## Task requirements
Within the listing below, tally the lines where the word "down" appears, and answer with nothing but the tally.

## Data under study
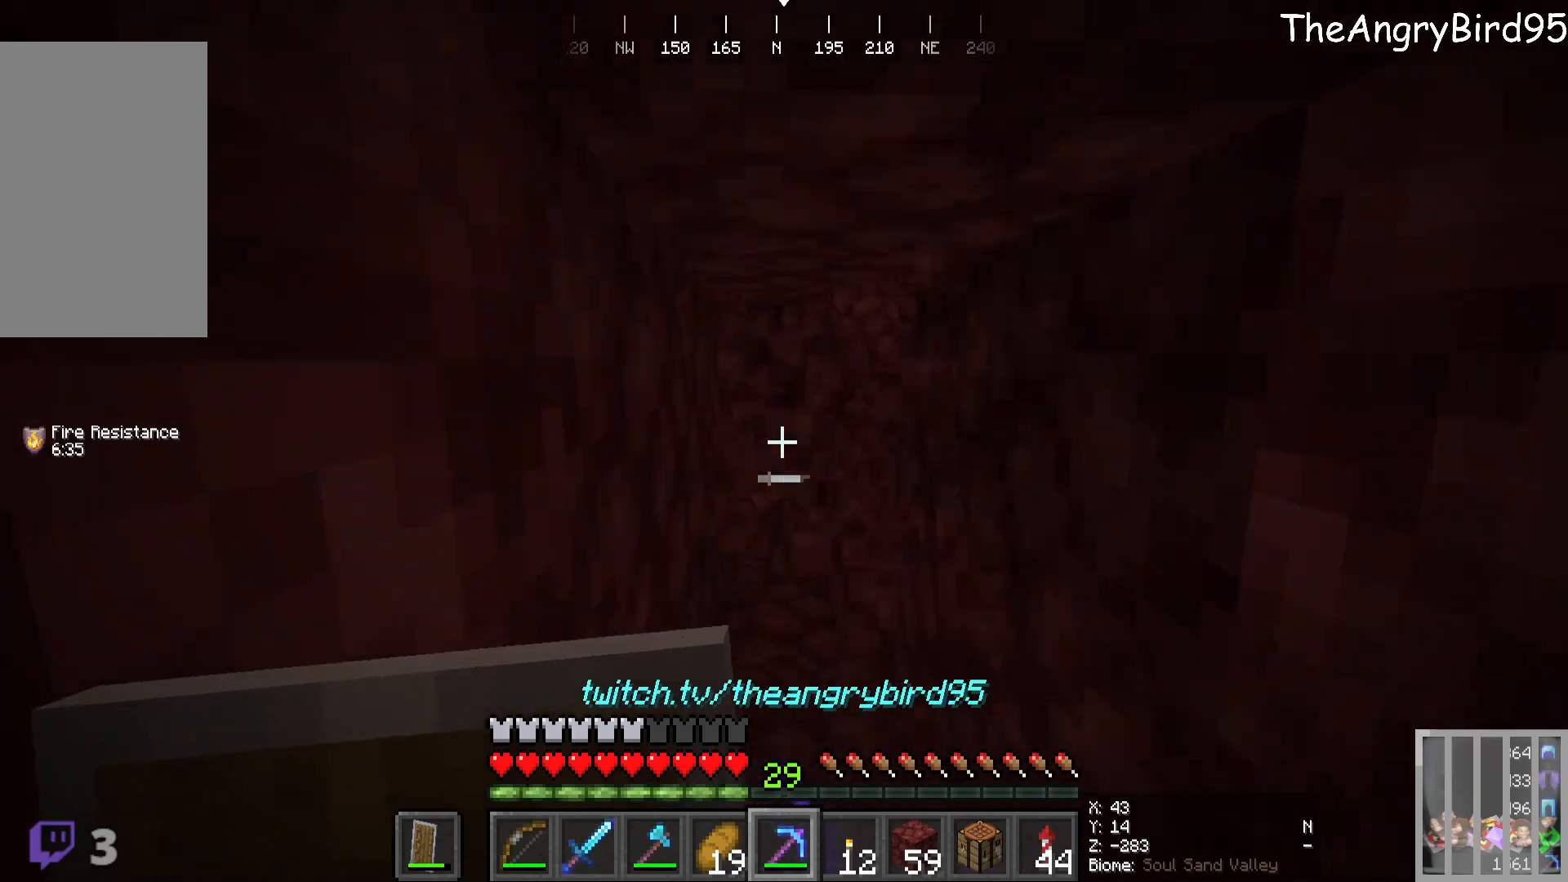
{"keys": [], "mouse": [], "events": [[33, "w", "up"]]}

---

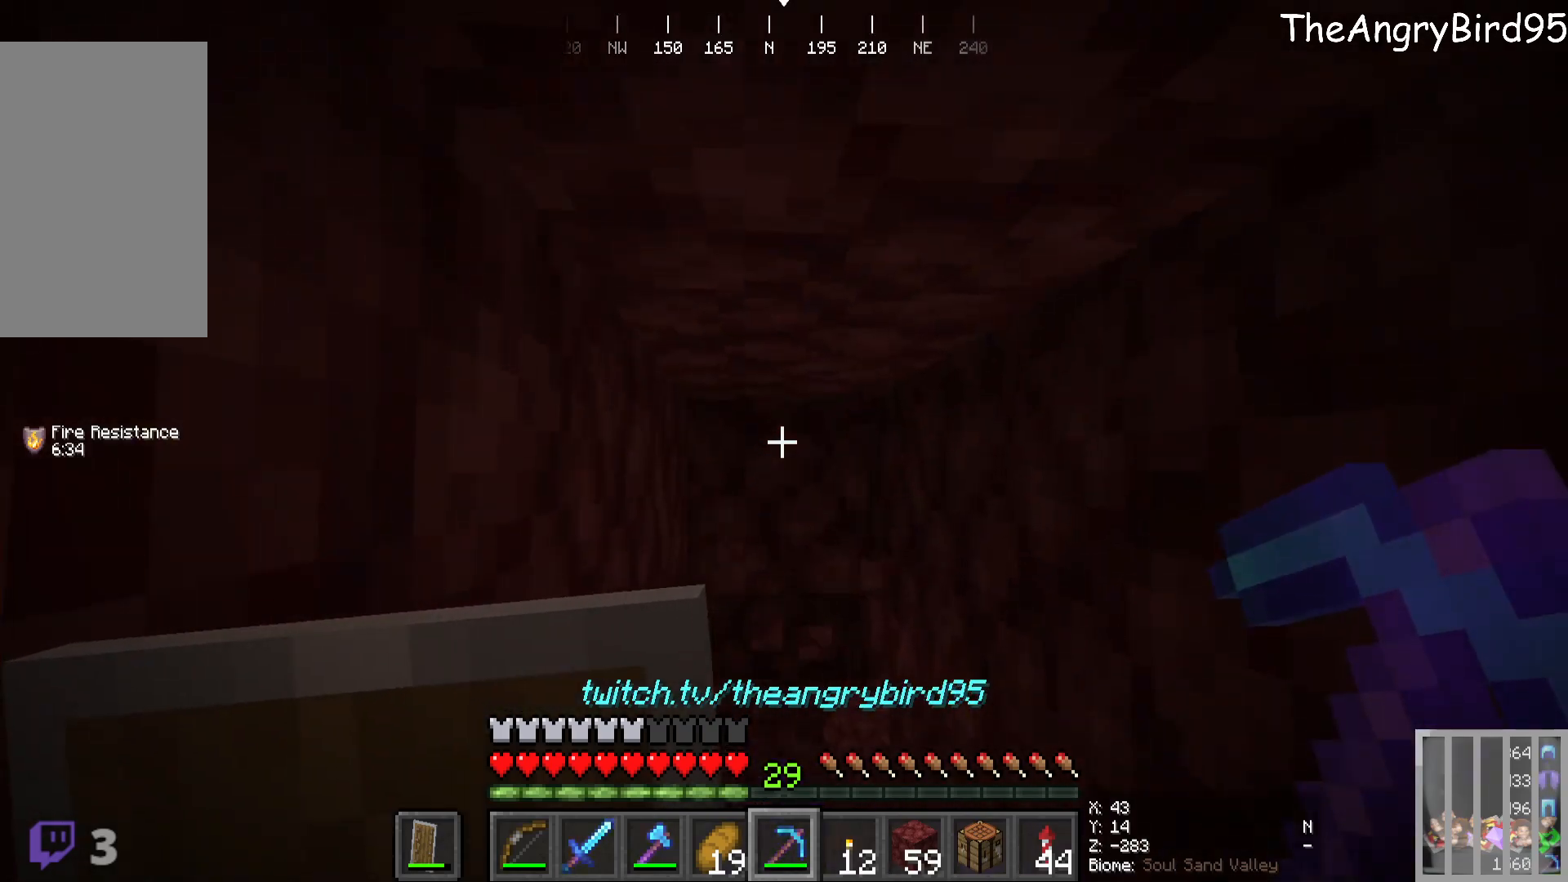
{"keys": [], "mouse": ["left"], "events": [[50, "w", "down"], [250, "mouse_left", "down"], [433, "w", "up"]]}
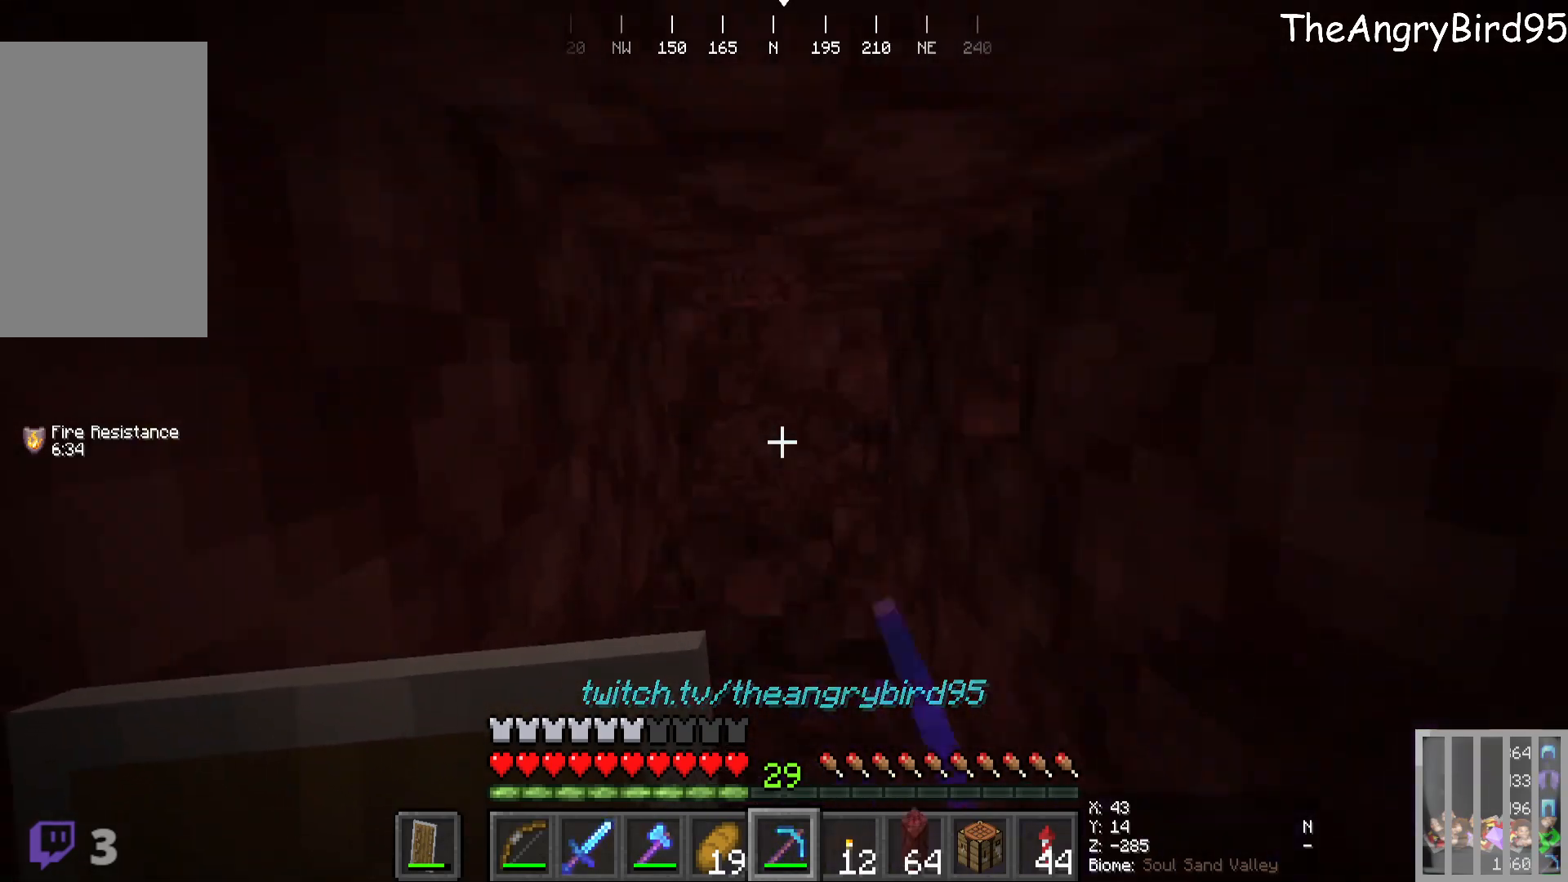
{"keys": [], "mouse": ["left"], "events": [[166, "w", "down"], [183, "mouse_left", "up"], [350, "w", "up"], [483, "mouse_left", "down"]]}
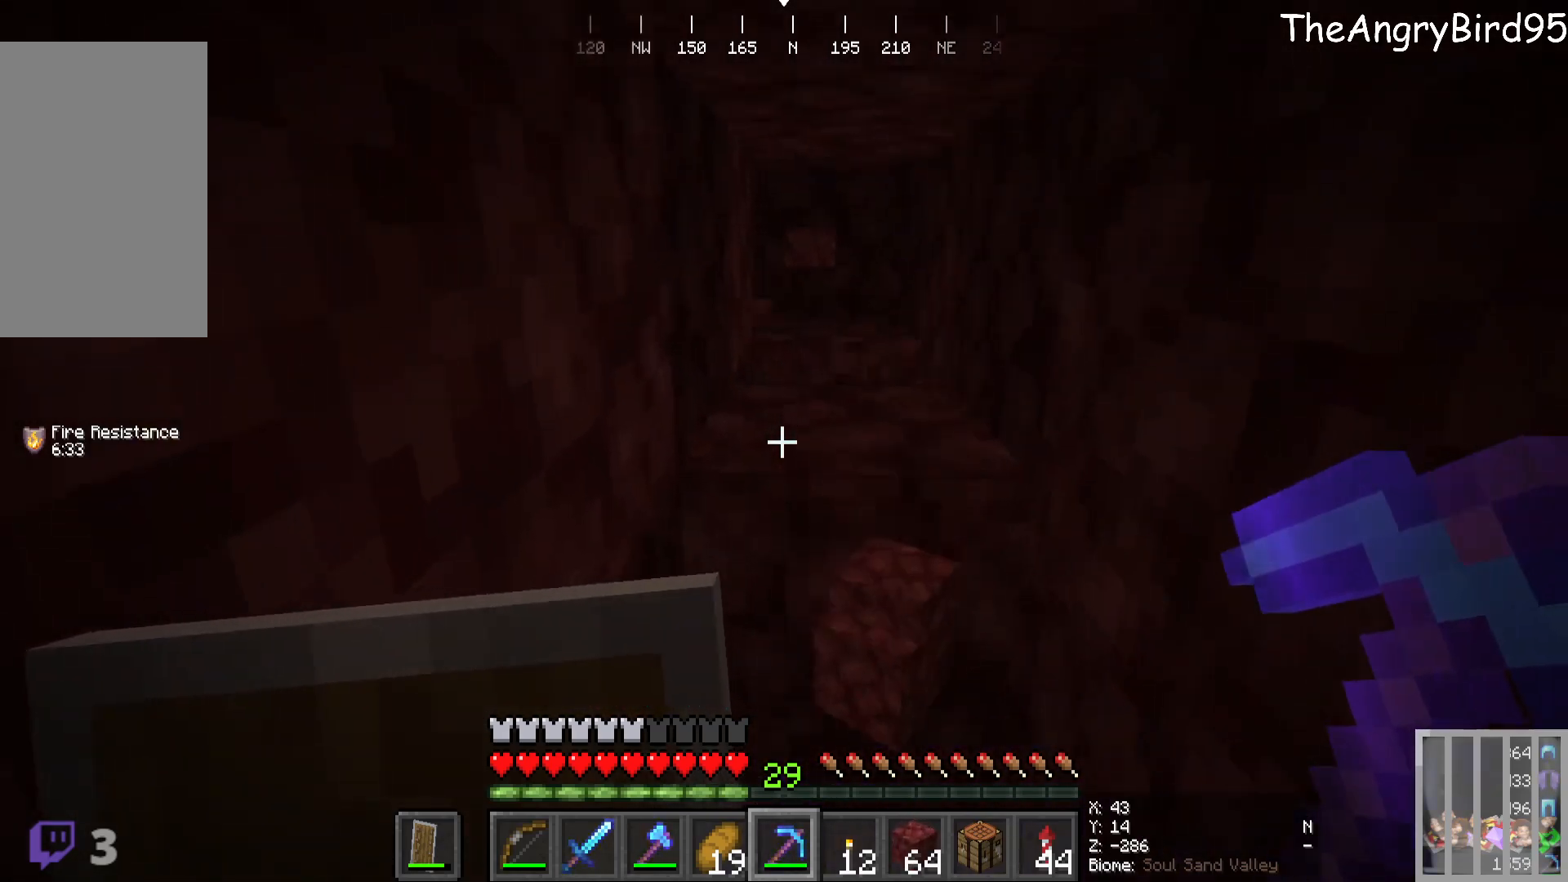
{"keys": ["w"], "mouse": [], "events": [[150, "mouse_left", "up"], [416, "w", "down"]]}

* * *

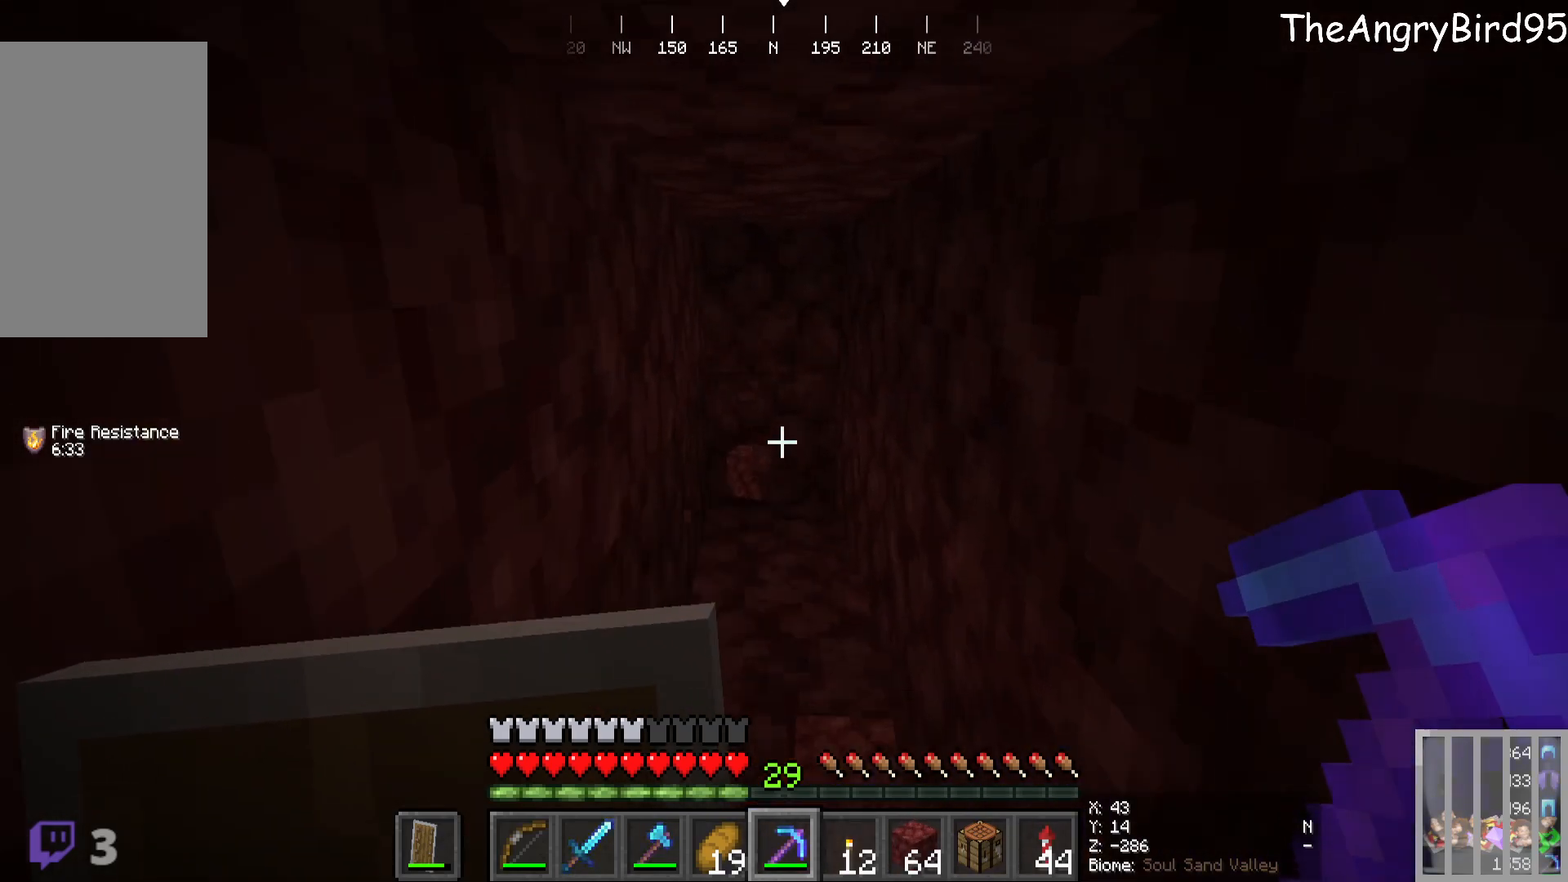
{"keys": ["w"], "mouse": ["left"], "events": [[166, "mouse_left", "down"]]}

## Answer to the problem
4